Motivasi lainnya bisa jadi adalah untuk "lebih menyenangkan Tiongkok dan dengan demikian diharapkan memperoleh persyaratan perdagangan dan investasi yang lebih baik dengan Tiongkok, karena Tiongkok jelas merupakan penggerak BRICS", kata Dr Oh Ei Sun, peneliti senior di lembaga pemikir Singapore Institute of International Affairs.
Bagi Malaysia dan Indonesia yang mayoritas penduduknya Muslim, yang mendukung perjuangan Palestina, "ini juga merupakan upaya spontan untuk mengalahkan Barat yang (secara) kokoh mendukung Israel," kata Dr Oh.
Sementara beberapa pihak menyuarakan kekhawatiran bahwa aliansi keempat negara Asia Tenggara dengan BRICS dapat membebani ASEAN, Dr Oh justru lebih optimistis.

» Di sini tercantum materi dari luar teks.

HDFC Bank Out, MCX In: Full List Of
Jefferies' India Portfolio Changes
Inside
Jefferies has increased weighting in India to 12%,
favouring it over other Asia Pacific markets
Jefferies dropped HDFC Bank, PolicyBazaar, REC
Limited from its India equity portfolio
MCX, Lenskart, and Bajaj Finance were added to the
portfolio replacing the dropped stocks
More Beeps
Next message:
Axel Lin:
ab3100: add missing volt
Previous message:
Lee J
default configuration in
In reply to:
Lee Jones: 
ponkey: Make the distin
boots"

Status mereka sebagai negara mitra BRICS tidak mungkin berdampak banyak pada ASEAN, "selain dianggap semakin condong ke arah Tiongkok dalam pertikaian AS-Tiongkok di seluruh dunia", katanya.

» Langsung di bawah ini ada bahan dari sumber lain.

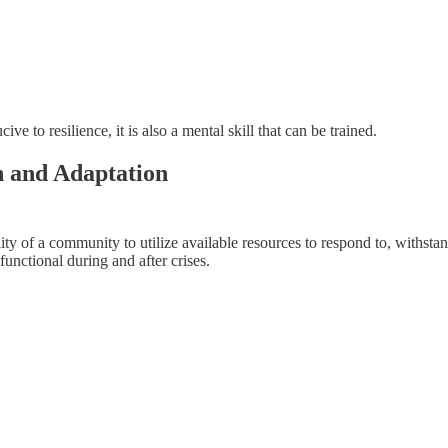
ve to resilience, it is also a mental skill that can be trained.
h and Adaptation
ty of a community to utilize available resources to respond to, withstand
functional during and after crises.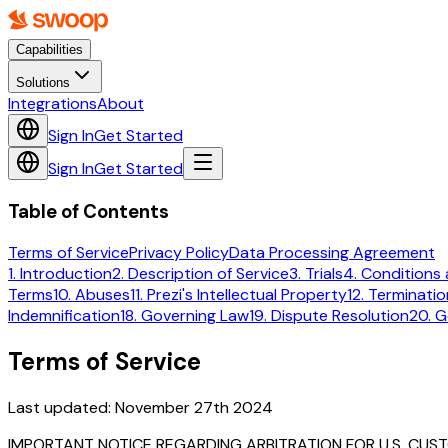
Capabilities
Solutions
Integrations
About
Sign In
Get Started
Sign In
Get Started
Table of Contents
Terms of Service
Privacy Policy
Data Processing Agreement
1. Introduction
2. Description of Service
3. Trials
4. Conditions 
Terms
10. Abuses
11. Prezi's Intellectual Property
12. Terminatio
Indemnification
18. Governing Law
19. Dispute Resolution
20. G
Terms of Service
Last updated:
November 27th 2024
IMPORTANT NOTICE REGARDING ARBITRATION FOR U.S. CUS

Keempat negara tersebut juga dapat memberikan kawasan ASEAN "suara representatif" untuk menyampaikan isu atau berbagi perkembangan dengan negara-negara anggota BRICS, kata Halmie.
Dengan Malaysia sebagai ketua ASEAN pada tahun 2025, mungkin akan ada lebih banyak keterlibatan multilateral atau pertemuan ASEAN Plus dengan berbagai negara di BRICS, imbuhnya. Anwar Ibrahim mengundang Presiden Russia Vladimir Putin ke KTT ASEAN 2025 ketika mereka bertemu pada bulan September.
"Namun, masih ada kekhawatiran yang valid mengenai kemampuan BRICS untuk memerintah secara efektif mengingat kurangnya struktur formal, dengan lonjakan keanggotaan yang beragam," kata Tn. Halmie.
Kekhawatiran lainnya adalah bagaimana anggota baru dapat memberikan nilai tambah bagi organisasi, tambahnya.